Scientists said Wednesday they had discovered a new type of microscopic particle cluster that is found in solid materials but strangely behaves like a liquid.
They called it the "dropleton".
The new entity, infinitely small and with a blink-and-you-miss-it lifespan, is a quasiparticle -- a combination of other, fundamental particles with unusual properties that exist in solids.
"The dropleton is a new element -- a stable building block to build more complicated many-particle constructions in solids," study co-author Mackillo Kira of the Philipps-University Marburg in Germany told AFP of the discovery.
"Our discovery adds a new element to the 'periodic table' of existing quasiparticles in solids."
Each dropleton or "quantum droplet" is thought to comprise about five electrons and five quantum "holes" -- spaces in solid matter where an electron once was, according to a paper published in the journal Nature.
Stimulated by light, this combination of smaller particles briefly condense into a "droplet" with characteristics of liquid water, which includes that it can have ripples.
The dropleton exists for a mere 25 picoseconds (trillionths of a second).
Though fleeting, this is long enough for researchers to study how light interacts with specialised forms of matter, according to a statement from the US National Institute of Standards and Technology (NIST), which took part in the study.
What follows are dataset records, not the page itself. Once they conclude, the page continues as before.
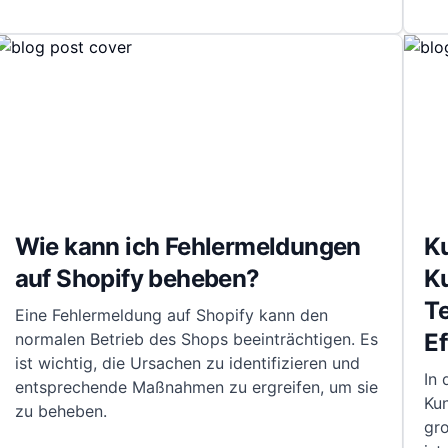
Wie kann ich Fehlermeldungen
K
auf Shopify beheben?
K
T
Eine Fehlermeldung auf Shopify kann den
Ef
normalen Betrieb des Shops beeinträchtigen. Es
ist wichtig, die Ursachen zu identifizieren und
In 
entsprechende Maßnahmen zu ergreifen, um sie
Ku
zu beheben.
gr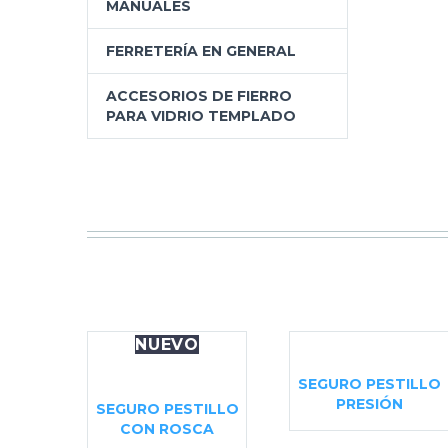
MANUALES
FERRETERÍA EN GENERAL
ACCESORIOS DE FIERRO
PARA VIDRIO TEMPLADO
NUEVO
SEGURO PESTILLO
PRESIÓN
SEGURO PESTILLO
CON ROSCA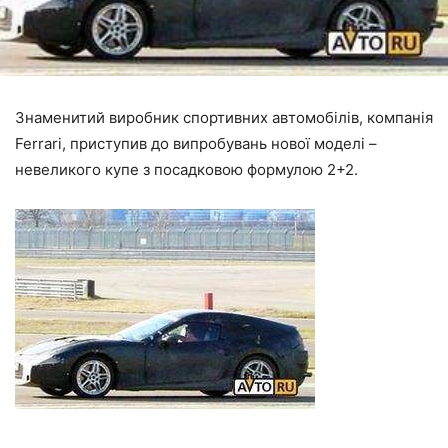
Знаменитий виробник спортивних автомобілів, компанія
Ferrari, приступив до випробувань нової моделі –
невеликого купе з посадковою формулою 2+2.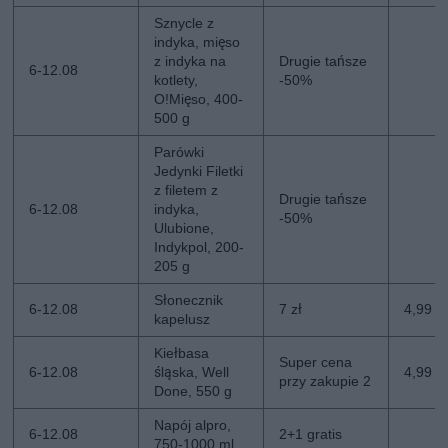
Sznycle z
indyka, mięso
z indyka na
Drugie tańsze
6-12.08
kotlety,
-50%
O!Mięso, 400-
500 g
Parówki
Jedynki Filetki
z filetem z
Drugie tańsze
6-12.08
indyka,
-50%
Ulubione,
Indykpol, 200-
205 g
Słonecznik
6-12.08
7 zł
4,99 zł
kapelusz
Kiełbasa
Super cena
6-12.08
śląska, Well
4,99 z
przy zakupie 2
Done, 550 g
Napój alpro,
6-12.08
2+1 gratis
750-1000 ml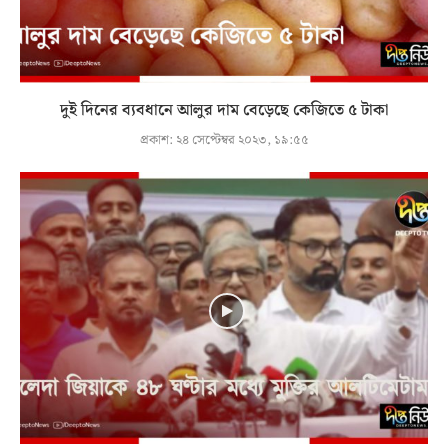
দুই দিনের ব্যবধানে আলুর দাম বেড়েছে কেজিতে ৫ টাকা
প্রকাশ:
২৪ সেপ্টেম্বর ২০২৩, ১৯:৫৫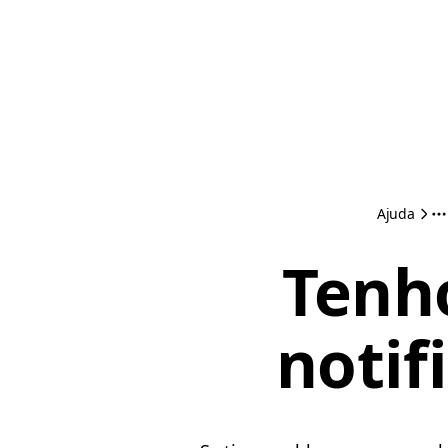
Ajuda
Tenh
notif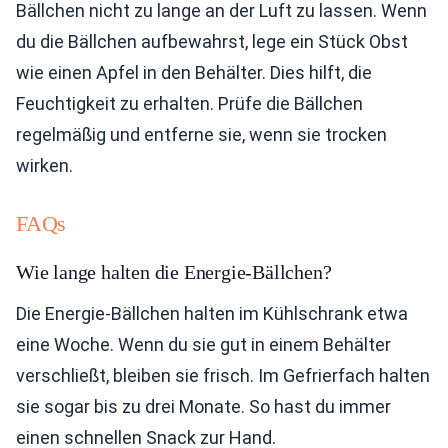
Bällchen nicht zu lange an der Luft zu lassen. Wenn
du die Bällchen aufbewahrst, lege ein Stück Obst
wie einen Apfel in den Behälter. Dies hilft, die
Feuchtigkeit zu erhalten. Prüfe die Bällchen
regelmäßig und entferne sie, wenn sie trocken
wirken.
FAQs
Wie lange halten die Energie-Bällchen?
Die Energie-Bällchen halten im Kühlschrank etwa
eine Woche. Wenn du sie gut in einem Behälter
verschließt, bleiben sie frisch. Im Gefrierfach halten
sie sogar bis zu drei Monate. So hast du immer
einen schnellen Snack zur Hand.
The dropleton was discovered when researchers bombarded a semiconductor made of gallium arsenide with lasers at a rate of 100 million pulses per second in search of new quasiparticles.
The main use of the discovery is to understand more about how photons, or particles of light, can react with matter.
But the dropleton's high sensitivity to light could also give it an application in light-detecting electronic devices.
Another example of a quasiparticle is the exciton, which is comprised of one electron and one "hole", attracted to one another by electrostatic forces.